I don't know what Wajda was eating for breakfast between making A Generation and his second film, Kanal, but I want a case of it. As promising as the debut film is, it doesn't prepare you for the dark and startling masterpiece that he follows it with. Kanal is remarkable. It's a brooding, depressing work with a certain underlying absurdism -- not in the least bit funny -- about a battered unit of the Home Army during the last week of the Warsaw Uprising, chronologically a few months after the action in A Generation. It's not a "lost patrol" type thing, the unit as over 40 members at the outset of the film and Wajda really only individualizes a dozen or so, but the gradual eroding not only of the company's numbers but of their moral stature and sanity is chllling.
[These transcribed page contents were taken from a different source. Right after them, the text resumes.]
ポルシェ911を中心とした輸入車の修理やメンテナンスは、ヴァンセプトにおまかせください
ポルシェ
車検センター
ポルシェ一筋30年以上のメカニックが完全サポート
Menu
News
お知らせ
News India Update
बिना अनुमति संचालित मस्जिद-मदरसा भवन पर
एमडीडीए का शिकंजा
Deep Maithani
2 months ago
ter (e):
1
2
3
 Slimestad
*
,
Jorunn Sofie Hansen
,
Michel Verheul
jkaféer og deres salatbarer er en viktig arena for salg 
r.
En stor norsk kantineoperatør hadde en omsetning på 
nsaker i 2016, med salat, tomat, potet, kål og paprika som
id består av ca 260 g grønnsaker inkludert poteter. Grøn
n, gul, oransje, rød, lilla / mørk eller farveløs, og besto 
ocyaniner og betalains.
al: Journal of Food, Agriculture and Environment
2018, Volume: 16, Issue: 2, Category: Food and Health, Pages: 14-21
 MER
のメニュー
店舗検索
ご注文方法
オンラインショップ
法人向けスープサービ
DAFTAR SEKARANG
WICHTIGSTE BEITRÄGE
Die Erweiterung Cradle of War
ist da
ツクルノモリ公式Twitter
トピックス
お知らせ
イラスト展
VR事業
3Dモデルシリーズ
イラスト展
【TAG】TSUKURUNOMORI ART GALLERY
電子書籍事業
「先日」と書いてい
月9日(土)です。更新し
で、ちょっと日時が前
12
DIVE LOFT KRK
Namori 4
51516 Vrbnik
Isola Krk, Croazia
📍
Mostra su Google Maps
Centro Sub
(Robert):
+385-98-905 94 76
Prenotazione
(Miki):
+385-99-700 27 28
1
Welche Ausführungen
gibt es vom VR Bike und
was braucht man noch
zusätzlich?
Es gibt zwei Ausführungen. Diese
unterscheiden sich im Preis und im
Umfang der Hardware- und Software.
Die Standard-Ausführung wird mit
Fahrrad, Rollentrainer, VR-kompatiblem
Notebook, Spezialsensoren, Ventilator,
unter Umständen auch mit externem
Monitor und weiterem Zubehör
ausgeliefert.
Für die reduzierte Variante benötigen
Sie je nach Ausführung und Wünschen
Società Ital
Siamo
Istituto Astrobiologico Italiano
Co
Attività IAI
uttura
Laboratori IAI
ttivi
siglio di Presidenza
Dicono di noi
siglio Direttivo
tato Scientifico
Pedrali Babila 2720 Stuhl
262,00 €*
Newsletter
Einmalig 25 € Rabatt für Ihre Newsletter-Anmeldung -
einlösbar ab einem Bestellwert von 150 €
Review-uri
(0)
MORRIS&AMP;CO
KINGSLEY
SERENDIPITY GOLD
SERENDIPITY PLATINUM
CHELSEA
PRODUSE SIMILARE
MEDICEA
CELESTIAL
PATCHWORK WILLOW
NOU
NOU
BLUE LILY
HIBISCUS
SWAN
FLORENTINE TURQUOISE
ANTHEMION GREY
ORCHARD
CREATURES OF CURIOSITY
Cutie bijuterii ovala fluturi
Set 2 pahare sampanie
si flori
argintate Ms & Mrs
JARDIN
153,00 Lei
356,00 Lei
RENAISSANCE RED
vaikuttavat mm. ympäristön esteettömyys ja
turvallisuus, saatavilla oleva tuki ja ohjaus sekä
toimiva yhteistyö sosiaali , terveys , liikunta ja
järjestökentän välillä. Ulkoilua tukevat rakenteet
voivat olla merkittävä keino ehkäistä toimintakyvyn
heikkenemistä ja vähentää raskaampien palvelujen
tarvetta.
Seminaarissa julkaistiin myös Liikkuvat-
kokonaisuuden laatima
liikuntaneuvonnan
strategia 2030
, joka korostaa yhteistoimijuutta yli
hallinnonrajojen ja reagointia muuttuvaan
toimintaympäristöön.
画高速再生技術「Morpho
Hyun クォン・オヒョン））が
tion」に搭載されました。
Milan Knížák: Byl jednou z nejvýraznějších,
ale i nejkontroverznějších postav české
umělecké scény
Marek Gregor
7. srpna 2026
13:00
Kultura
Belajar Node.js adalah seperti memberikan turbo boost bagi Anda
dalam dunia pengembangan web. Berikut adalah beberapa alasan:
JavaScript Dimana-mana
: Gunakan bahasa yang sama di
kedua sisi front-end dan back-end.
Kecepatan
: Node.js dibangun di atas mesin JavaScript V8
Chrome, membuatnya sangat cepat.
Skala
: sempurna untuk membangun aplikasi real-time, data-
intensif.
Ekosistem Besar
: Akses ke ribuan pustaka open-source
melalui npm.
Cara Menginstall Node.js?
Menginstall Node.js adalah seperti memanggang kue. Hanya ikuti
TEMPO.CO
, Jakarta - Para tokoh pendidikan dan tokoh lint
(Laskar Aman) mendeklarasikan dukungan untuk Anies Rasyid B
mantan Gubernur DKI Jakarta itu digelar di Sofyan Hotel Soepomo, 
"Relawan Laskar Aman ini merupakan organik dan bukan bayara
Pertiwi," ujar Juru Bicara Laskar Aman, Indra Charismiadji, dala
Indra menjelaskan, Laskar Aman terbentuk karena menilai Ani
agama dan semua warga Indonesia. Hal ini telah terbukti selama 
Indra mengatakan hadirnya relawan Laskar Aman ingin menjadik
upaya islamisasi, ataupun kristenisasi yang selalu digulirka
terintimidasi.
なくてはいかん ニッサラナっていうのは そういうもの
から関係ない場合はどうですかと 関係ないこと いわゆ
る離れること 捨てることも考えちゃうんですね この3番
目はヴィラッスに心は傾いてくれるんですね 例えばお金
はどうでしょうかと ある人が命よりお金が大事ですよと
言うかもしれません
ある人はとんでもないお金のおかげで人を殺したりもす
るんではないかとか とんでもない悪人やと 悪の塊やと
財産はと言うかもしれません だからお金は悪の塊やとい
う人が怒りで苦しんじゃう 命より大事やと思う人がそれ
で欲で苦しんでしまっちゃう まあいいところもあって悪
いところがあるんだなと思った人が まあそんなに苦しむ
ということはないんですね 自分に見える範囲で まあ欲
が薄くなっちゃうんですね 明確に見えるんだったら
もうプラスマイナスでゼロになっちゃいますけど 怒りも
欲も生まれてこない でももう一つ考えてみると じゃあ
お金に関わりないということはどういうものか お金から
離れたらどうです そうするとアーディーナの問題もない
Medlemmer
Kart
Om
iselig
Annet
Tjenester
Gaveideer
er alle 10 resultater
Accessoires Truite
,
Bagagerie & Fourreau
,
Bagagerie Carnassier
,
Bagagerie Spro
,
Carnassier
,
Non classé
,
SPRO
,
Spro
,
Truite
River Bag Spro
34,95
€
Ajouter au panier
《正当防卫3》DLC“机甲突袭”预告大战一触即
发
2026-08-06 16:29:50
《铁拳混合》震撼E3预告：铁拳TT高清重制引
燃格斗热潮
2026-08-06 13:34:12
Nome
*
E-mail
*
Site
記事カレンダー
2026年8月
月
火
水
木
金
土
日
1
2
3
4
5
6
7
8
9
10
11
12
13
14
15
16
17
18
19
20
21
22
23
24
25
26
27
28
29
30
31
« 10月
It's one of those films in which no good deed goes unpunished and nearly everyone dies. Bleak stuff from the very start -- another breathtakingly complicated tracking shot, this time giving us the unit for the only time that they are even remotely a unified body of fighters, yet already we can see the cracks in the community, such as it is. The film was apparently not well received in mid-50s Poland because it calls into question the mythos of the Uprising, challenges the assumption that this was a heroic last stand rather than an utterly futile and self-lacerating act of collective suicide. Reminds me a little bit of Ford's Fort Apache, except there is no one left to enunciate the legend, and the heroism of the unit is always dubious. A great film that probably will retain a place on my list nine months from now.